:: Teks yang Dikaji ::
Terpilihnya 13 orang ini justru karena mereka malam itu hadir dan dikenal oleh sidang. Mereka itu terpilih menurut ketentuan anggaran dasar yang baru dibacakan (1/2 hadirin +1), dan ternyata semuanya terpilih. Sedang seniman yang diajukan perumus tapi tidak tampak batang hidungnya malam itu, dicoret.
Di antara yang dicoret ini terdapat nama-nama Drs. Budi Darma (cendikiawan-pengarang), Drs. Suripan Sadihutomo (sastrawan), Sanjoto Suwito (dramawan), Totilowati (pengarang-wartawan).
Ketigabelas nama yang terpilih ini kemudian akan diajukan kepada Walikota untuk dimintakan persetujuan walikota (dan diangkat dengan surat keputusan Walikota). Walikota berhak menambah/mengurangi jumlah personalia ini.
Sementara itu dari Walikota Surabaya didapat kabar bahwa gedung kesenian (Balai Pemuda yang sedang dibangun kala itu) diharapkan bisa digunakan untuk menampung kegiatan-kegiatan para seniman itu.

:: Bahan Sumber ::

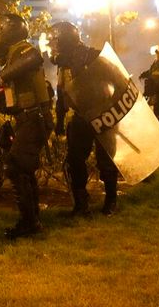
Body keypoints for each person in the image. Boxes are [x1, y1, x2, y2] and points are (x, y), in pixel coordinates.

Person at [0, 13, 54, 239]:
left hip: (34, 118)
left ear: (7, 32)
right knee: (23, 168)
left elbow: (34, 58)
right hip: (27, 118)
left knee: (15, 166)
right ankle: (33, 221)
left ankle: (29, 223)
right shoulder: (12, 56)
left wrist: (2, 76)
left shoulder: (23, 49)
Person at [46, 22, 120, 216]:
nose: (52, 48)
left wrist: (111, 108)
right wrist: (60, 120)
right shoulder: (63, 64)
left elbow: (119, 80)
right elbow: (62, 92)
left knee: (106, 159)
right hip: (80, 118)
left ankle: (111, 200)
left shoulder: (94, 56)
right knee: (74, 159)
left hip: (103, 115)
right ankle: (81, 203)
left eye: (55, 43)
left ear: (64, 41)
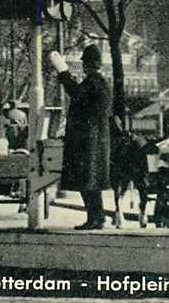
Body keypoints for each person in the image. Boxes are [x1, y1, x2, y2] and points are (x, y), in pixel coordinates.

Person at [49, 45, 112, 230]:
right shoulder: (100, 82)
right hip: (96, 138)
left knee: (88, 180)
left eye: (85, 63)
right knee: (91, 181)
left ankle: (95, 218)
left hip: (88, 140)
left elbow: (76, 94)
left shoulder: (93, 82)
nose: (84, 66)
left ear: (88, 64)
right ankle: (97, 217)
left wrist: (63, 72)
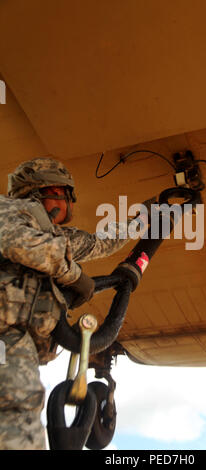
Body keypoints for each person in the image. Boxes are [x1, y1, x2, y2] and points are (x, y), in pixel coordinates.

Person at [0, 157, 140, 450]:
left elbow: (101, 242)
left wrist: (148, 216)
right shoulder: (9, 209)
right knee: (16, 408)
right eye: (66, 194)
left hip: (17, 340)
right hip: (4, 338)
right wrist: (74, 276)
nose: (69, 203)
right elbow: (19, 243)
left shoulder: (53, 235)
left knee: (19, 407)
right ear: (48, 190)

:: Petunjuk Latihan ::
Ketik ulang tanpa perubahan bagian teks tentang pemilihan tiga belas seniman, dimulai dari kata-kata "Ketigabelas nama yang" dan diakhiri setelah "para seniman itu.".

:: Jawaban Soal ::
Ketigabelas nama yang terpilih ini kemudian akan diajukan kepada Walikota untuk dimintakan persetujuan walikota (dan diangkat dengan surat keputusan Walikota). Walikota berhak menambah/mengurangi jumlah personalia ini.
Sementara itu dari Walikota Surabaya didapat kabar bahwa gedung kesenian (Balai Pemuda yang sedang dibangun kala itu) diharapkan bisa digunakan untuk menampung kegiatan-kegiatan para seniman itu.